Felicite Sora, 35, came to the demo with her five-year-old son Ruben.
The NHS worker, who moved to Manchester from Paris six years ago, said she had seen "the same hate directed when Kylian Mbappe missed the penalty for France on social media".
"It was the same issue for very young black players in France," she said.
"It's important to support these young people [and] it's important that my son understands he is a beautiful young man whatever happens, like Rashford and Sancho and Saka."
A girl who addressed the crowd said she admired Rashford for having the bravery to take a penalty in the shootout at the end of the final.
"I'm not mad at him," she said.
"I'm just so proud of how he tried."
The mural was defaced with several swear words shortly after Rashford missed a penalty, along with Jadon Sancho and Bukayo Saka, in the 3-2 shootout loss to Italy on Sunday.
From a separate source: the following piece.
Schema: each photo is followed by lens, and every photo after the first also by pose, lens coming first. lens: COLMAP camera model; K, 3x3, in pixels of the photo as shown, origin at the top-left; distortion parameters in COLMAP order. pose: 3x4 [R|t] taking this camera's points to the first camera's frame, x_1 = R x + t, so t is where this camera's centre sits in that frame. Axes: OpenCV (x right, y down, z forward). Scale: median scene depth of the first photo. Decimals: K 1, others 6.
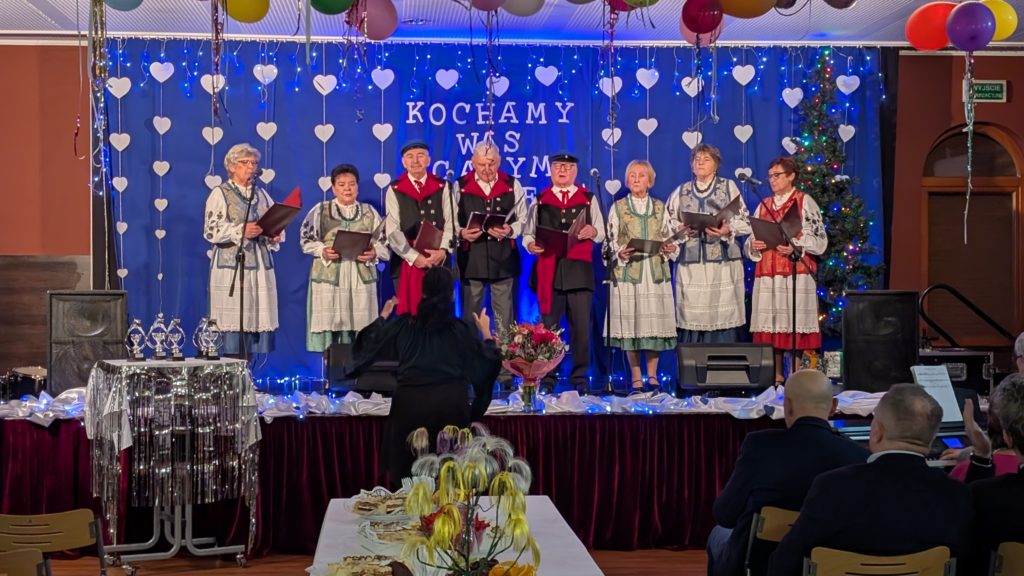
lens RADIAL K [[1534.8, 0, 512.7], [0, 1534.8, 288.4], [0, 0, 1]] dist [0.023633, 0.000000]
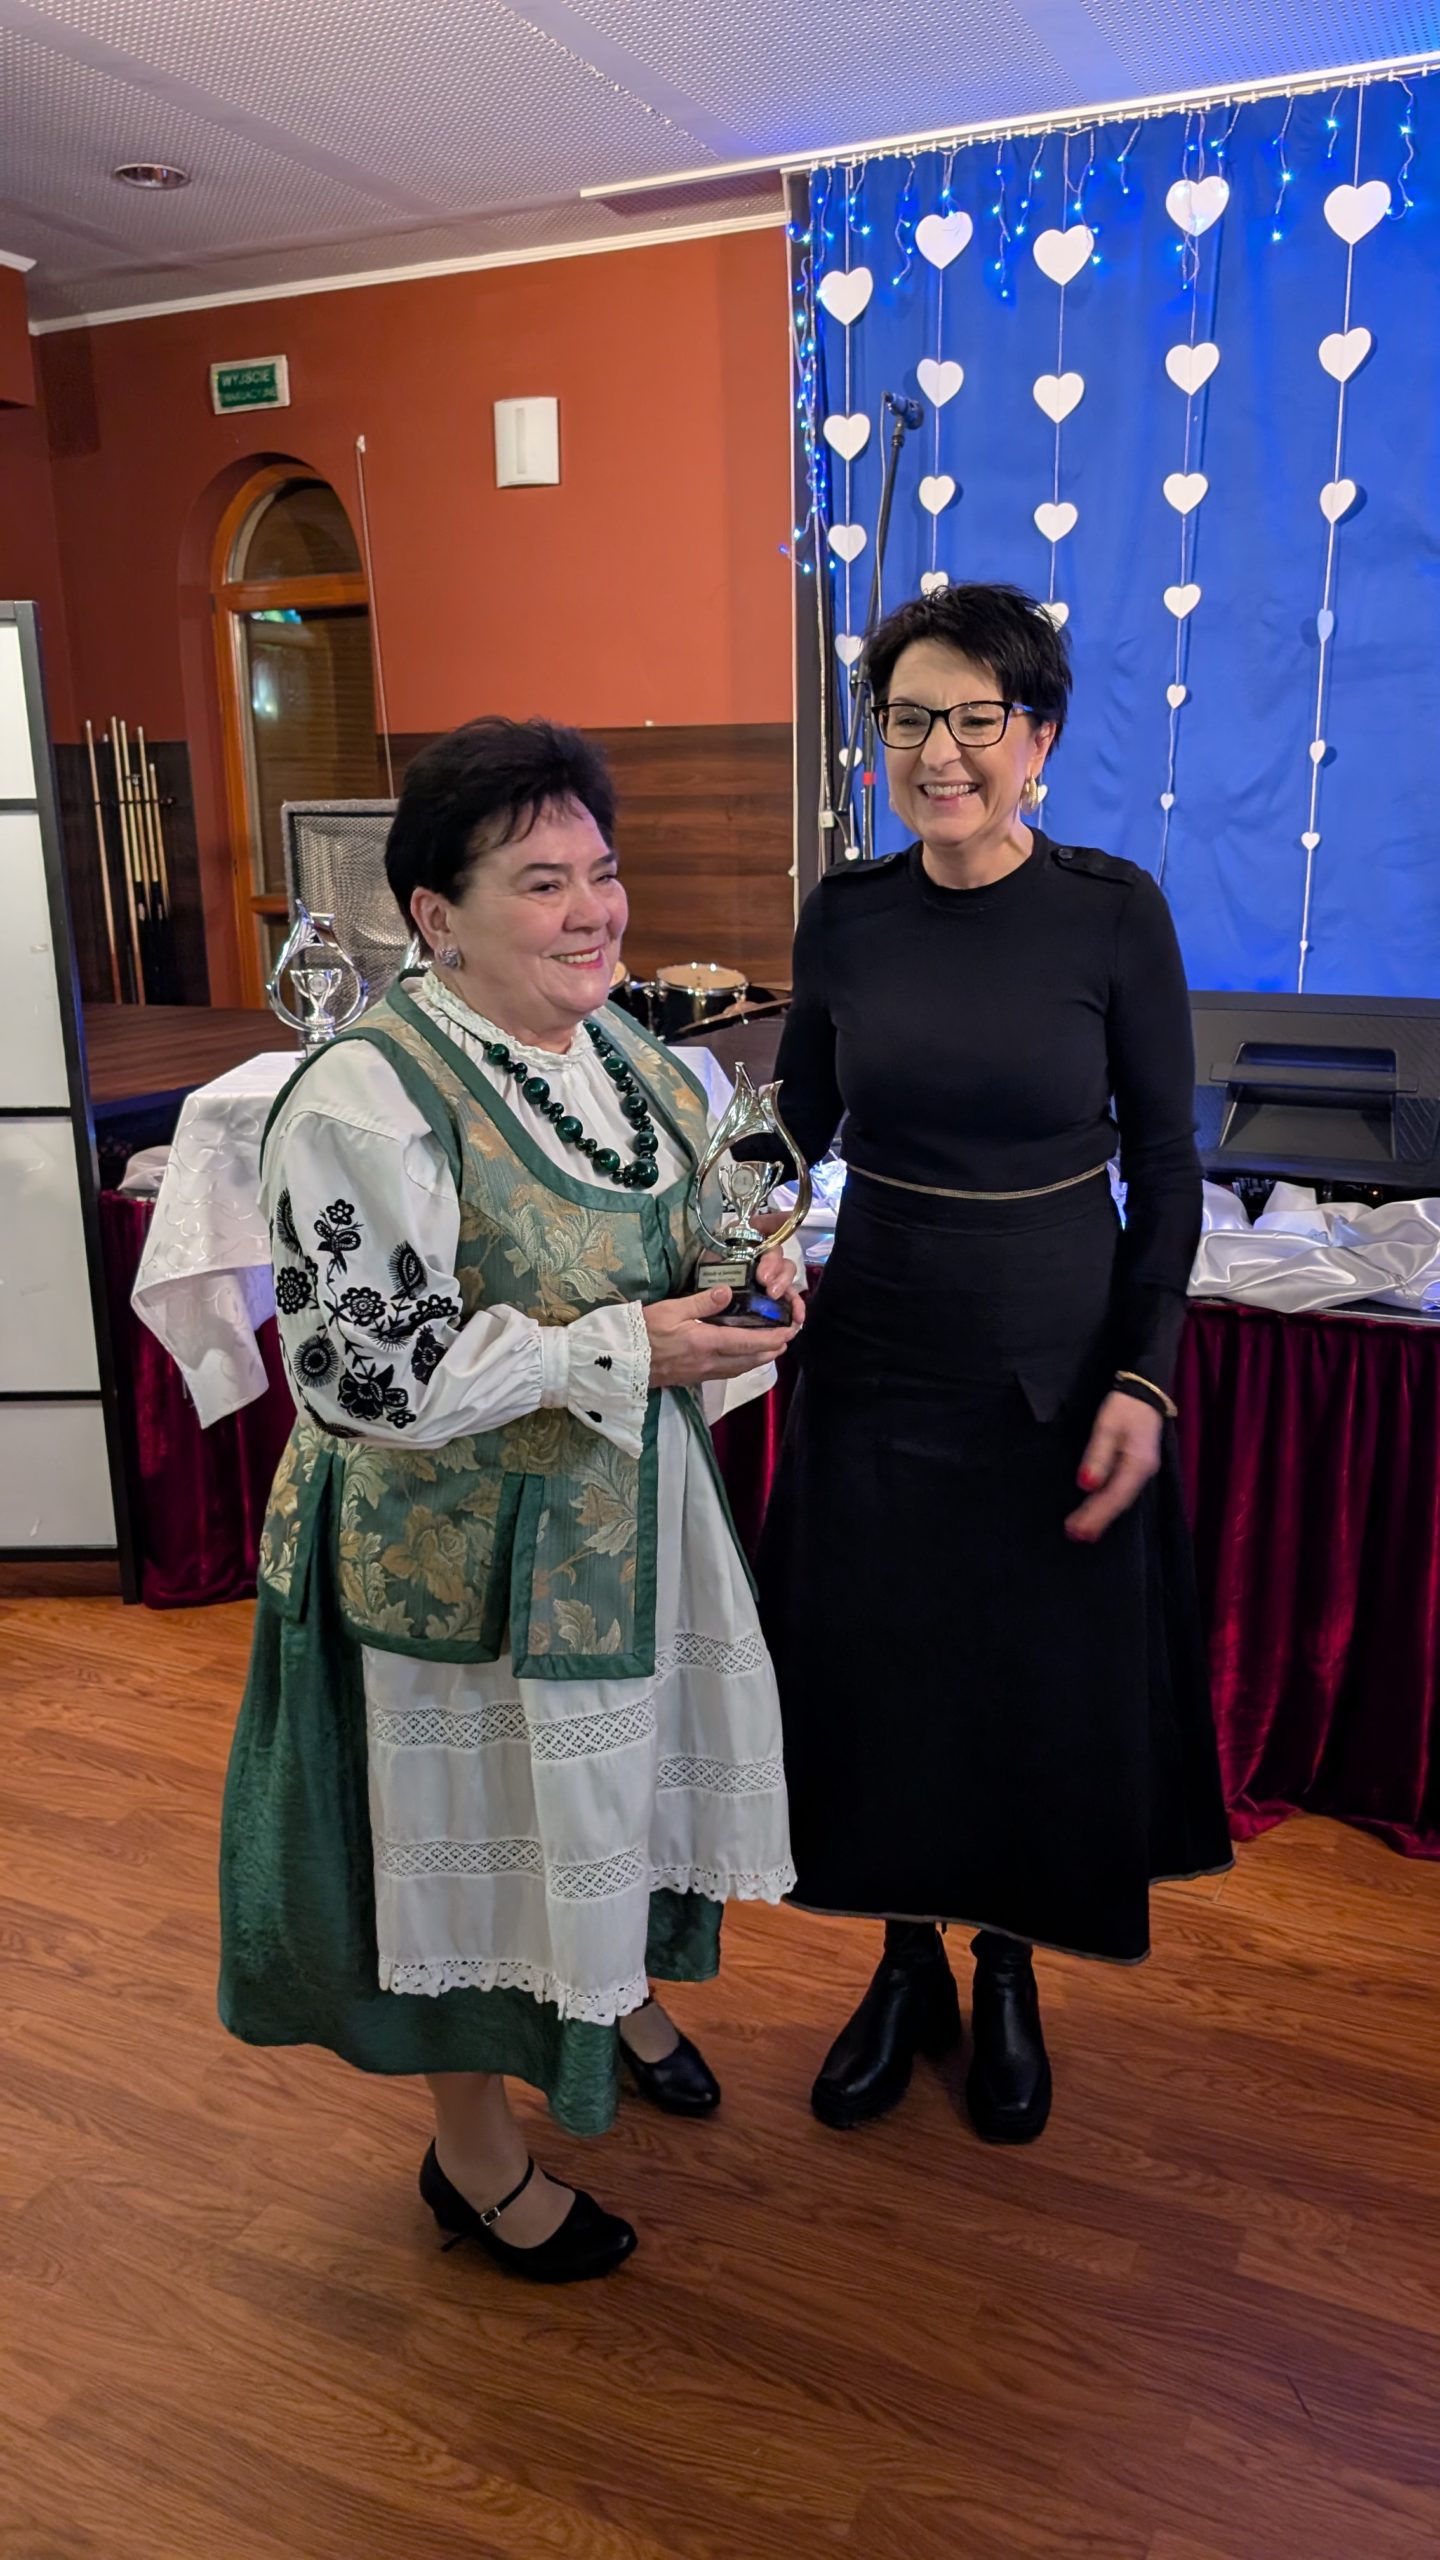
lens RADIAL K [[1958.5, 0, 736.6], [0, 1958.5, 1270.5], [0, 0, 1]] dist [0.029353, -0.012717]
pose [[0.884114, 0.097572, -0.456970, -0.012611], [0.012631, 0.972608, 0.232109, 0.001774], [0.467100, -0.210983, 0.858664, 0.471911]]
All three players have since been targeted with racist abuse on social media.
Greater Manchester Police said it was investigating a report of racially aggravated damage to the mural and a social media post which was directed at Rashford, Sancho and Saka.
Assistant Chief Constable Chris Sykes condemned the racist abuse and "vile behaviour" which has directed towards the England players.
Prime Minister Boris Johnson is to hold a meeting with social media firms regarding taking tougher action over racism.
Withington Walls co-founder Ed Wellard, who commissioned the artwork, said those responsible for the vandalism should be educated rather than punished.
A crowdfunding page for the mural has now raised more than £34,000, which Mr Wellard said would be used to fund further pieces.
Rumeana Jahangir, BBC News Online
One of the speakers said the rally in a small side street was "unorthodox".
The area between the more well-known suburbs of Moss Side and Didsbury does not normally attract much attention, but it has become the focus of love for its most famous son.
Parents, children, pastors and even a woman in a Scotland shirt turned out to show vocal support for Rashford and the wider black community.
In the 48 hours since Sunday's game, there has been a rollercoaster of emotions locally as the initial anger and upset turned into hope, defiance and love.